*** Data provided Section Begins ***

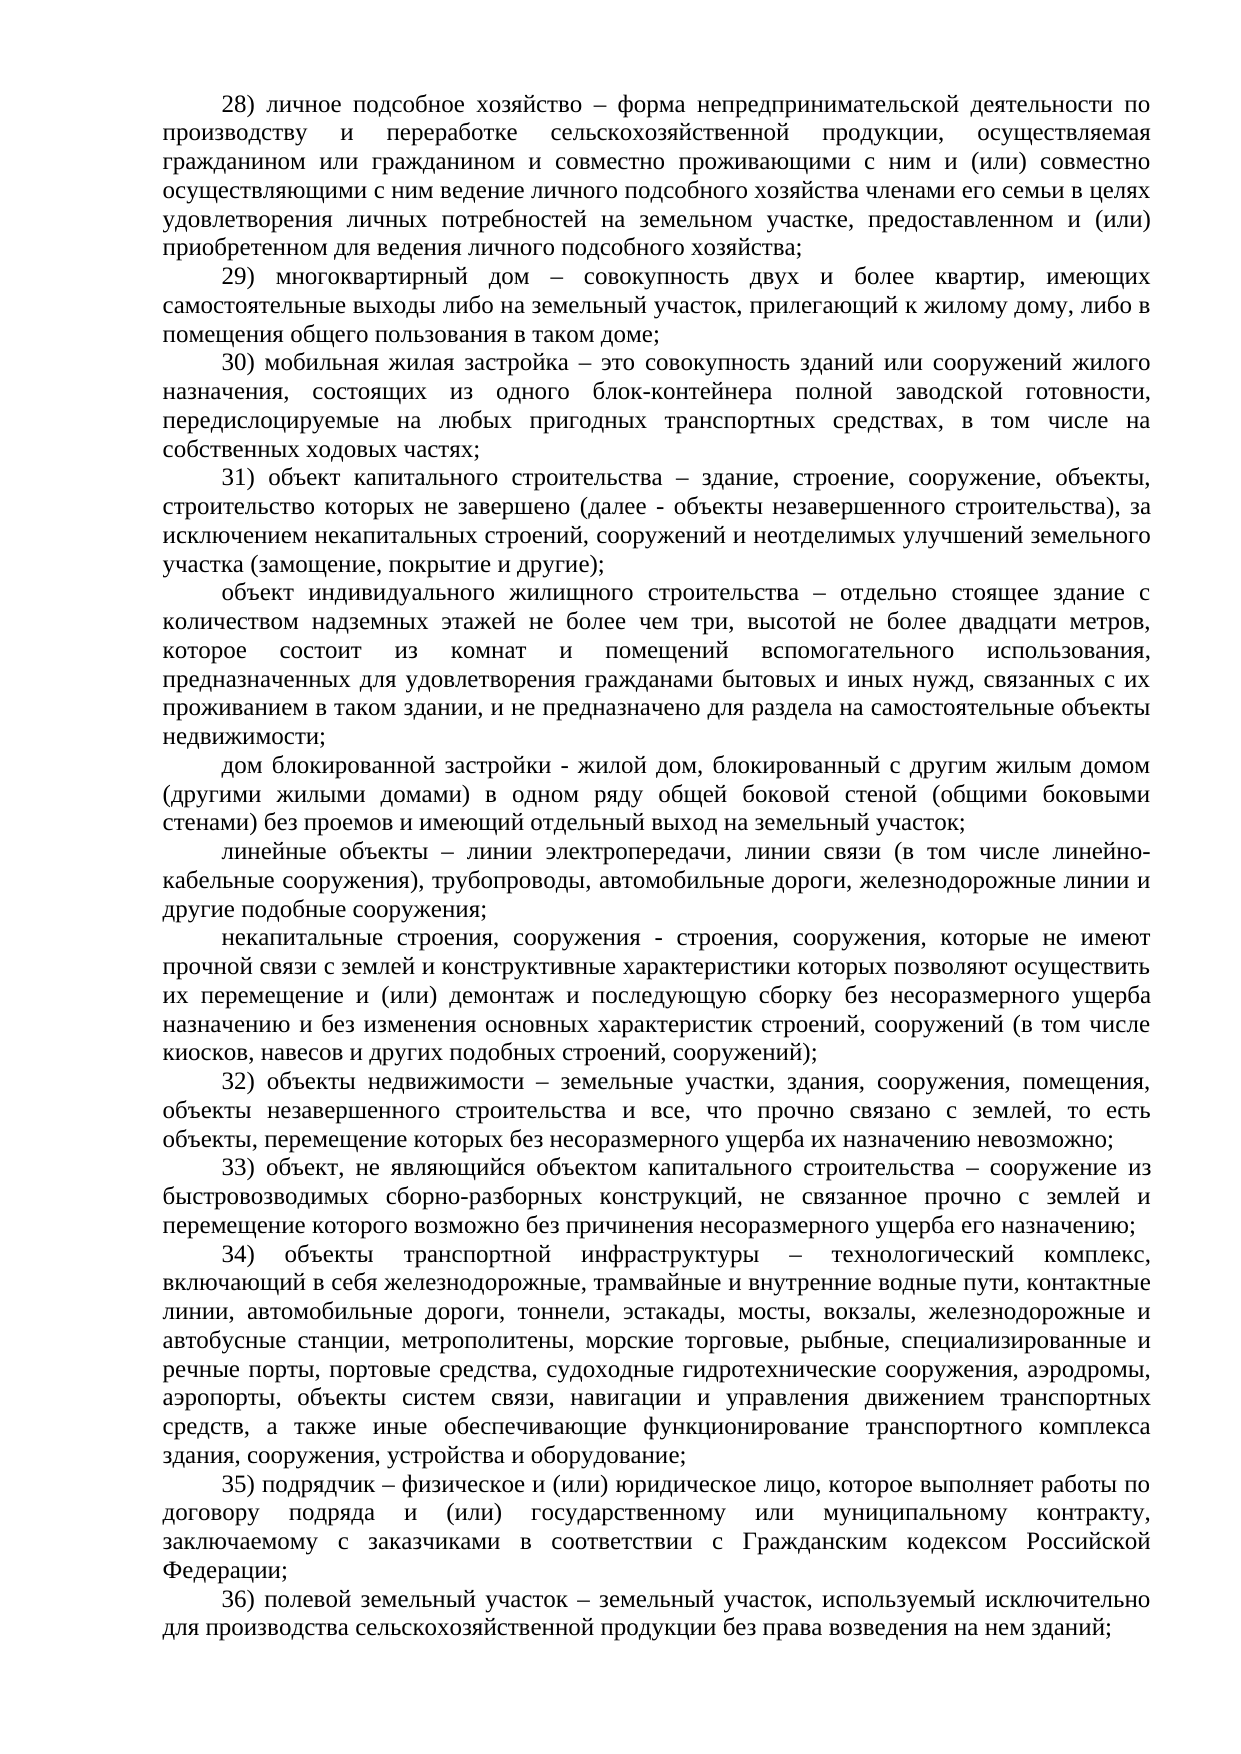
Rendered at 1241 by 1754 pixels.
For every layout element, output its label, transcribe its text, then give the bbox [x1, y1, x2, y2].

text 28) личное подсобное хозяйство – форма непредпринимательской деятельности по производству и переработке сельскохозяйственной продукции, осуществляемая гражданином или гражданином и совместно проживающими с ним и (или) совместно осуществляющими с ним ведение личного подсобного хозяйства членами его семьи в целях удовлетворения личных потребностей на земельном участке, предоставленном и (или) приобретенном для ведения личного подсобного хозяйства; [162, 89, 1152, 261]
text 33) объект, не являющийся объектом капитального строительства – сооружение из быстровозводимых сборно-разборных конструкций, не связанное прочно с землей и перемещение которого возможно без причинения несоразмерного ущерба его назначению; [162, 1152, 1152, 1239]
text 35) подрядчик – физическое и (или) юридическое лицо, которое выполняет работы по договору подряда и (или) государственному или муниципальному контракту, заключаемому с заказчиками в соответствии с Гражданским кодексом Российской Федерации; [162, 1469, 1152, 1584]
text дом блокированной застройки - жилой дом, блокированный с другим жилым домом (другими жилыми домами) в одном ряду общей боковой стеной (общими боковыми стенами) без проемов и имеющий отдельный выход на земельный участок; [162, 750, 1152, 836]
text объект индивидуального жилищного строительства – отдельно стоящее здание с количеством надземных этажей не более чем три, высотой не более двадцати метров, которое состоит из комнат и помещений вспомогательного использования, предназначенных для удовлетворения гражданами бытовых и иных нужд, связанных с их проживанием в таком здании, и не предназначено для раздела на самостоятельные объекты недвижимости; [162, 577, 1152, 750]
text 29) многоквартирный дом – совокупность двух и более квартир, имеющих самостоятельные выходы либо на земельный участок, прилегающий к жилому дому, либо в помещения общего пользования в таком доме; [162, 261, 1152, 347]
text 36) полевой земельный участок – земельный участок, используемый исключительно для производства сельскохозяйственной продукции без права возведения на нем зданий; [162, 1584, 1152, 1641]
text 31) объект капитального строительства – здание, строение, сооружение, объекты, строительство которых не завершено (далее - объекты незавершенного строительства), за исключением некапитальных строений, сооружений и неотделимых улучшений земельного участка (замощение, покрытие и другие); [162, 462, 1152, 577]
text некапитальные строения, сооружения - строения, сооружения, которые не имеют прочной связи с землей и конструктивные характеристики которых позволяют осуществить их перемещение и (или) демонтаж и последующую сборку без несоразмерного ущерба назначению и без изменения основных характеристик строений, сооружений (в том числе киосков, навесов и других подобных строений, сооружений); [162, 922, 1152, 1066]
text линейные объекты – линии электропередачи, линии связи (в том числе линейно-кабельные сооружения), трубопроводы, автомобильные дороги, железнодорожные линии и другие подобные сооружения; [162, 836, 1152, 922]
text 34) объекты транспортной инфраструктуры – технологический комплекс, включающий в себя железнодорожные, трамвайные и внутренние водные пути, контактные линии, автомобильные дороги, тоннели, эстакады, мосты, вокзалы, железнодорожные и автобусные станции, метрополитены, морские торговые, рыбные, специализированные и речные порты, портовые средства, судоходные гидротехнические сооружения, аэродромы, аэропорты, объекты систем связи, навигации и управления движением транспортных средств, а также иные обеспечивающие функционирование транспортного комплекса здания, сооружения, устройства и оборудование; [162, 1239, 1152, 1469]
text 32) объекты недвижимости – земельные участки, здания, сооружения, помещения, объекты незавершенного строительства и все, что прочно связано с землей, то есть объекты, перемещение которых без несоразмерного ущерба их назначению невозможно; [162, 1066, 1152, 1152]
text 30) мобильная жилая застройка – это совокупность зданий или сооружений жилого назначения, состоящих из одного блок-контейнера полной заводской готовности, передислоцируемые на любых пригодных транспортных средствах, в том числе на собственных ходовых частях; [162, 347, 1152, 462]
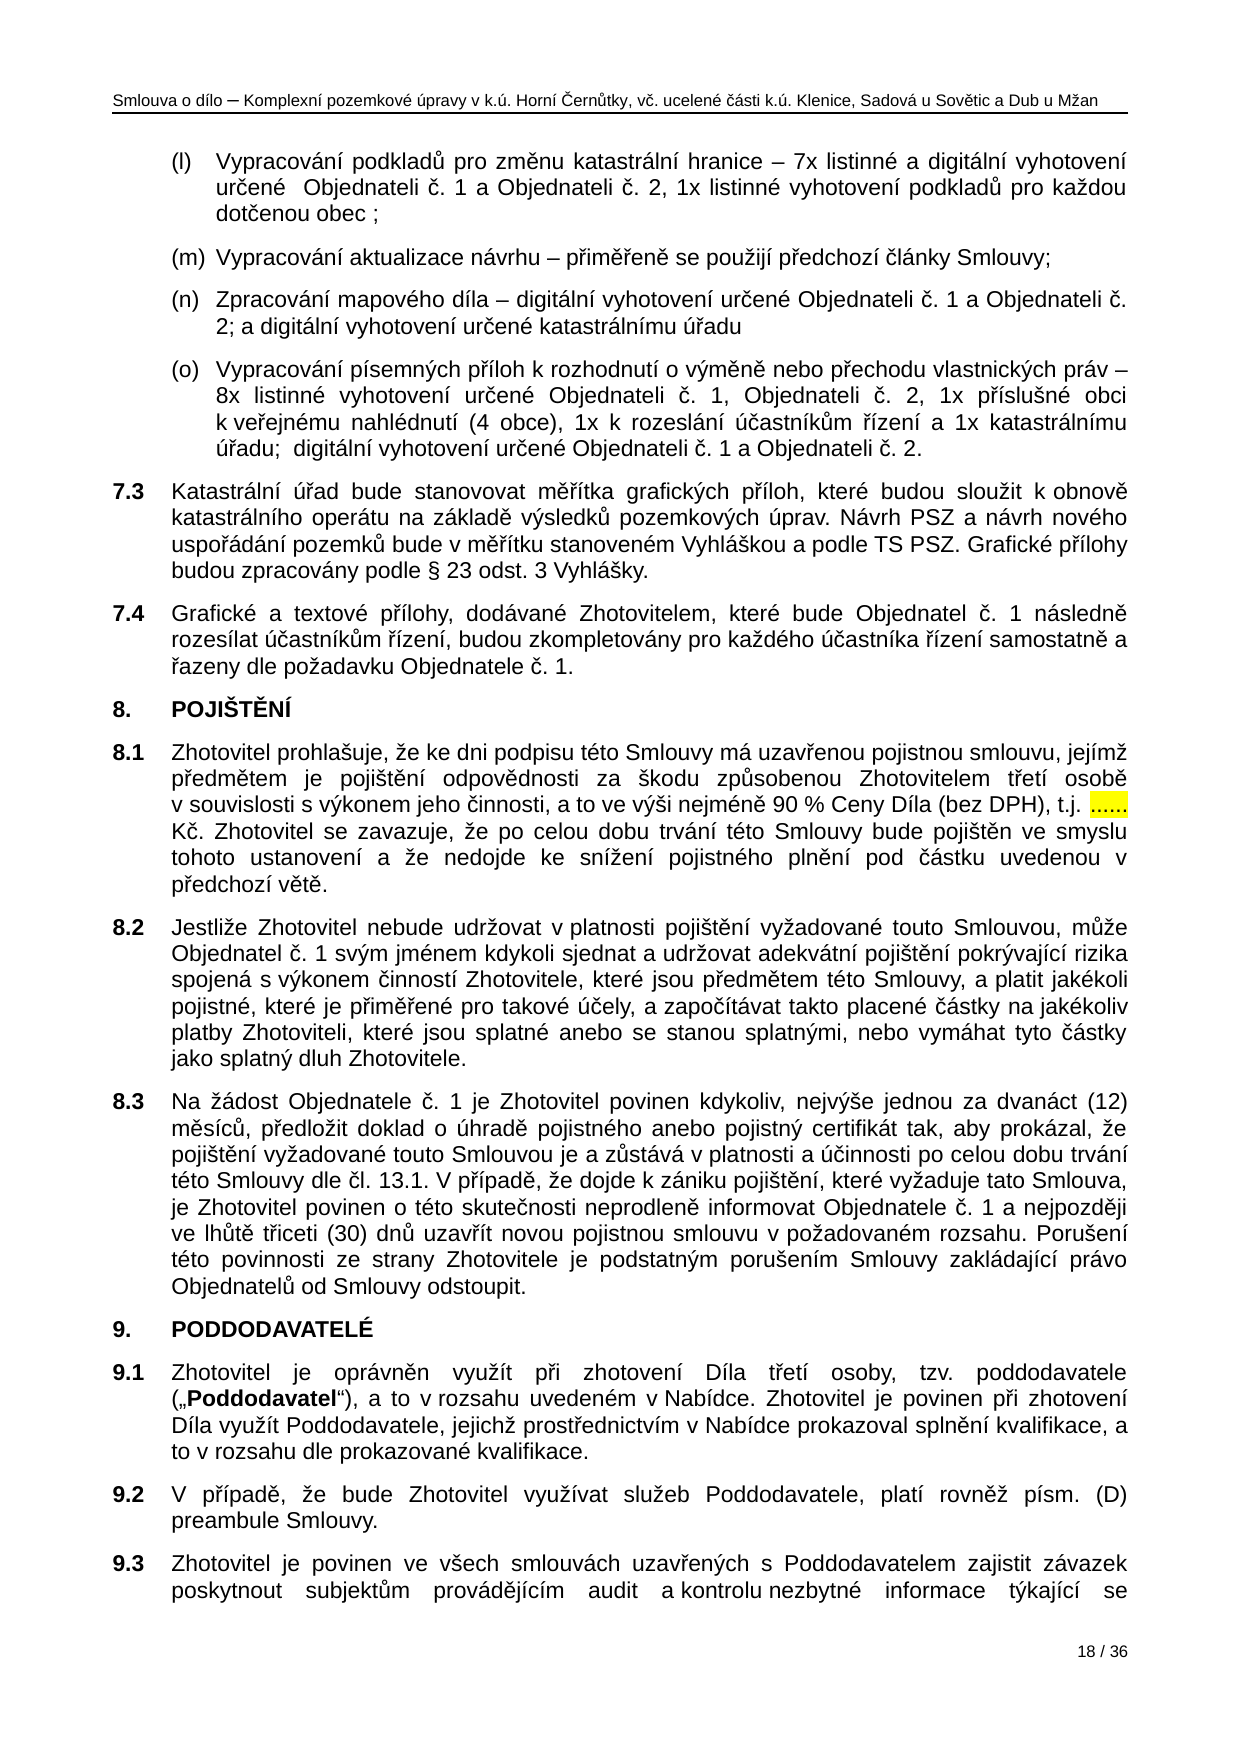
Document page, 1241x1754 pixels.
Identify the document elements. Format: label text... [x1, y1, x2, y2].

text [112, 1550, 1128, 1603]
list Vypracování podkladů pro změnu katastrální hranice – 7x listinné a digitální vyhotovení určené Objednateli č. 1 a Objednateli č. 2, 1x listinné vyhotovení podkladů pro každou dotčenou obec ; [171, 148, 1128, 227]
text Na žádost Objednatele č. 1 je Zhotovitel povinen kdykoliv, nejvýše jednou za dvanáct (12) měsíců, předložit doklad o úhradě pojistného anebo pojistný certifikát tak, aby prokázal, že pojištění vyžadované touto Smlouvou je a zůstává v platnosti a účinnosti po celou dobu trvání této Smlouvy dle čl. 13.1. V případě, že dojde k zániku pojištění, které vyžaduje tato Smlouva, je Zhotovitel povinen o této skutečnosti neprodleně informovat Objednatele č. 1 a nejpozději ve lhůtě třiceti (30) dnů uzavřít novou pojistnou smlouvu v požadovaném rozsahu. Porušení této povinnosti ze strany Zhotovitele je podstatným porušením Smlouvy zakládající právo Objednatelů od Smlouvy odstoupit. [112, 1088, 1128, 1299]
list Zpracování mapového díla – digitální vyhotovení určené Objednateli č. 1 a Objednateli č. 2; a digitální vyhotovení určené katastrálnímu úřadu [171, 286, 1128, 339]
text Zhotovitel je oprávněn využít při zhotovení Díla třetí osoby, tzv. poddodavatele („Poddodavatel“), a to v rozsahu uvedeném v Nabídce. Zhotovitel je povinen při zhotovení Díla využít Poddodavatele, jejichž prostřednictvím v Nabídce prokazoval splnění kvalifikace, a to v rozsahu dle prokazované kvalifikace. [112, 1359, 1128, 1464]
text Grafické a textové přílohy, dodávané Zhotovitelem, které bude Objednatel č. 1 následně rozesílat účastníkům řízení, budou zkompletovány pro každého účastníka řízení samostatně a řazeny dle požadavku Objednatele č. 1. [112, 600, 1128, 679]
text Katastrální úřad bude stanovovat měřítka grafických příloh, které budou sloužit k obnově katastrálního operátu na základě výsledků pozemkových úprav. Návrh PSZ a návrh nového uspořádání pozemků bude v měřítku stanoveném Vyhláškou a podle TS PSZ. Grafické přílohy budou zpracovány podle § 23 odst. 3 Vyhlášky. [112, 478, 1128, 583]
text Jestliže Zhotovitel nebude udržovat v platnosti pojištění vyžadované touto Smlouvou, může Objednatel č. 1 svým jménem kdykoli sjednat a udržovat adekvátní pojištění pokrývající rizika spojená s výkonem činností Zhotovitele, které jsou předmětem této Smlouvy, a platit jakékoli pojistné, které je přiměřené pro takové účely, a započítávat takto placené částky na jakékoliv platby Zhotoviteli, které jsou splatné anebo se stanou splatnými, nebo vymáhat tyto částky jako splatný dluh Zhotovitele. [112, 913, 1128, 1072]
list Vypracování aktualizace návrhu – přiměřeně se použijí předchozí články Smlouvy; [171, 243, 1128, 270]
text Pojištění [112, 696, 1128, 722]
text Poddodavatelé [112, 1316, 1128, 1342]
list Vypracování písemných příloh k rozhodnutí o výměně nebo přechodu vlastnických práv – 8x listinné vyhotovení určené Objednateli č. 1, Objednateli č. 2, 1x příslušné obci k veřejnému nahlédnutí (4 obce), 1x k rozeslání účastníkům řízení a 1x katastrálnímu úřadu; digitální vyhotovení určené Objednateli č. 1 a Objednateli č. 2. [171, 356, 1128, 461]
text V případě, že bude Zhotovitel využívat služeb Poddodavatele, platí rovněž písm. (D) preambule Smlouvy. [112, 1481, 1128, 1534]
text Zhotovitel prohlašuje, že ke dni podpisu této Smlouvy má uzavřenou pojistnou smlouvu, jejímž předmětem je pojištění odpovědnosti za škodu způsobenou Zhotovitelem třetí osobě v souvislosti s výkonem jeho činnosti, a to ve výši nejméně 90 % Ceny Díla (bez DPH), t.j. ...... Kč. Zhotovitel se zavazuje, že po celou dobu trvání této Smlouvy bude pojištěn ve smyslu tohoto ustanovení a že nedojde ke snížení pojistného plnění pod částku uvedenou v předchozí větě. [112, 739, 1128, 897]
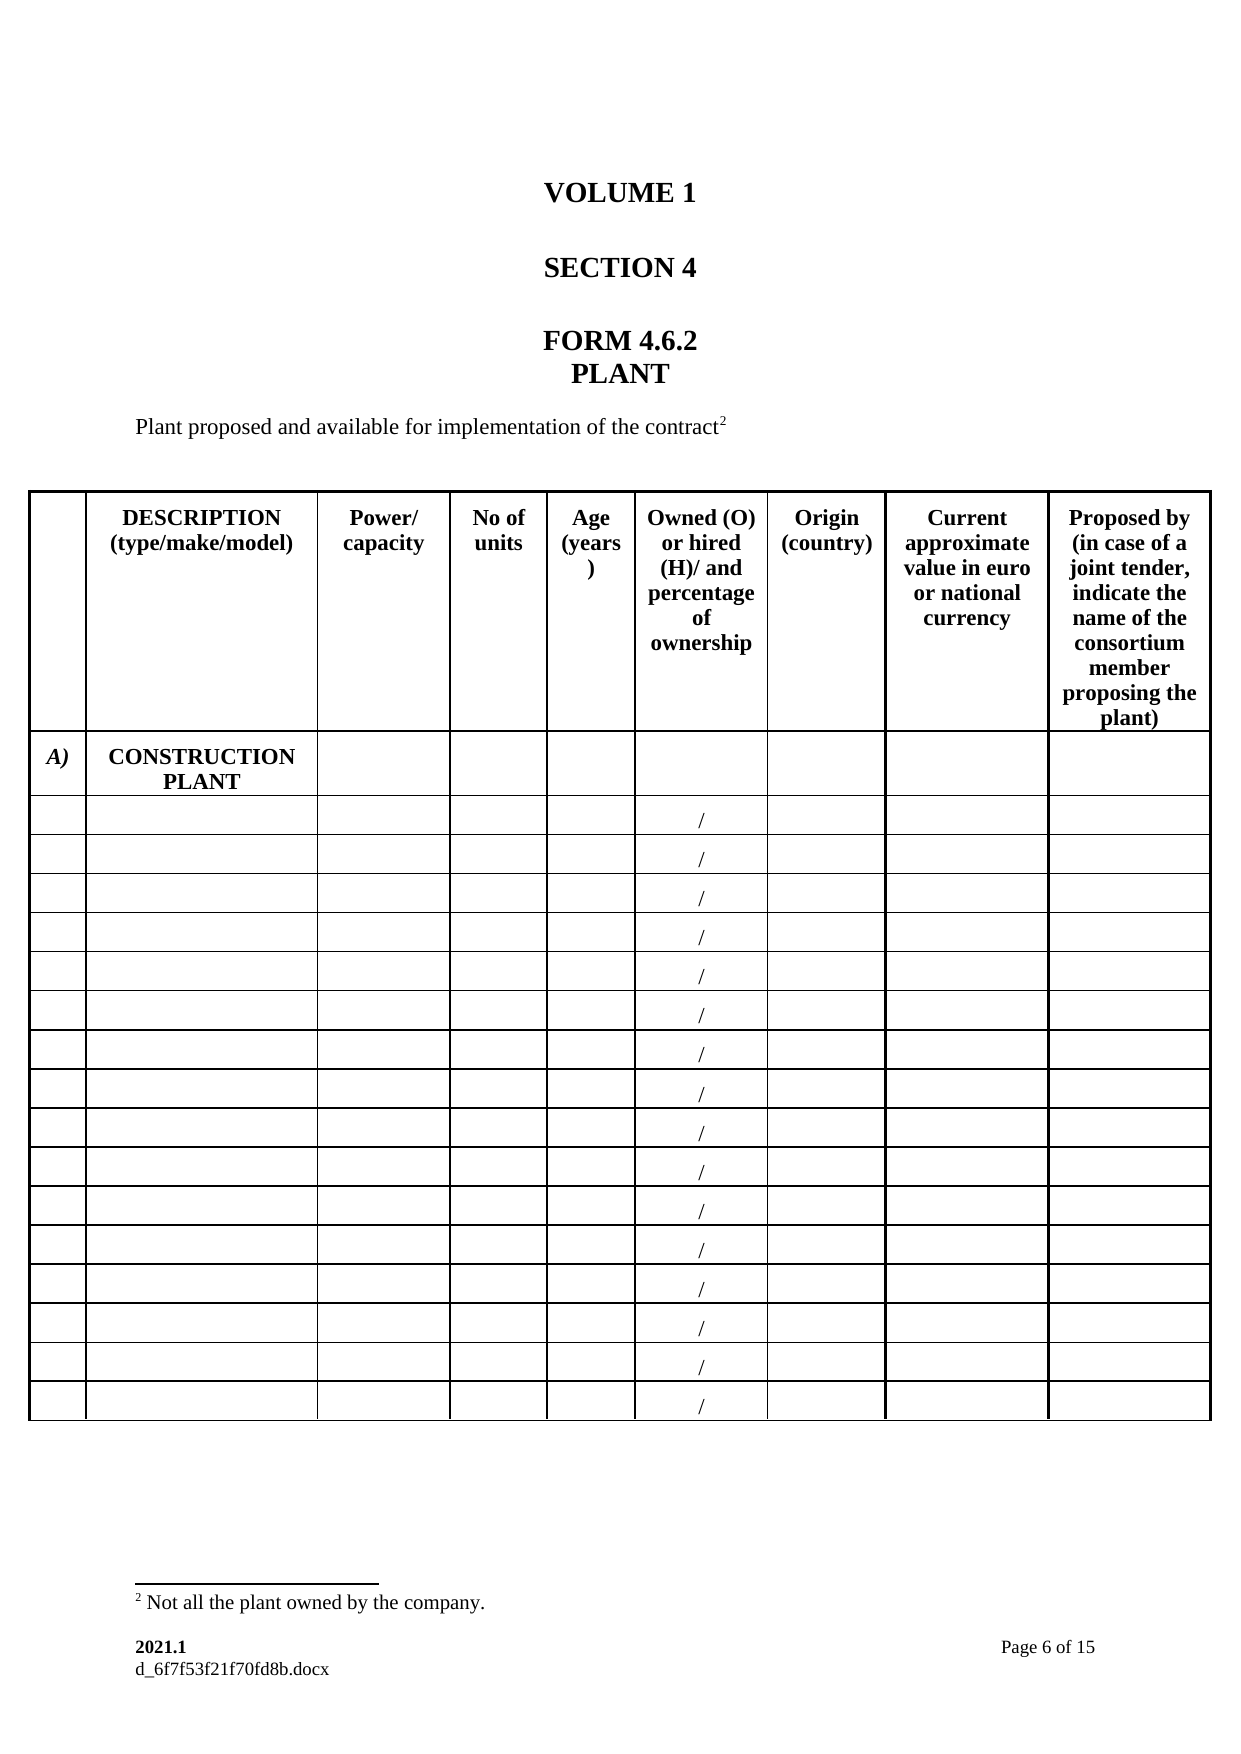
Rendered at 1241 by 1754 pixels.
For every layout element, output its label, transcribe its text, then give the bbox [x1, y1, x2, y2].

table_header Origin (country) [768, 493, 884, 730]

*** Data provided Section Ends ***

What to do> Would you please write out, exactly and with no other lines, the stretch of the listing above from the line containing "Document page, 1241x1754 pixels." through the line containing "Identify the document"?

Exercise result>
Document page, 1241x1754 pixels.
Identify the document elements. Format: label text... [x1, y1, x2, y2].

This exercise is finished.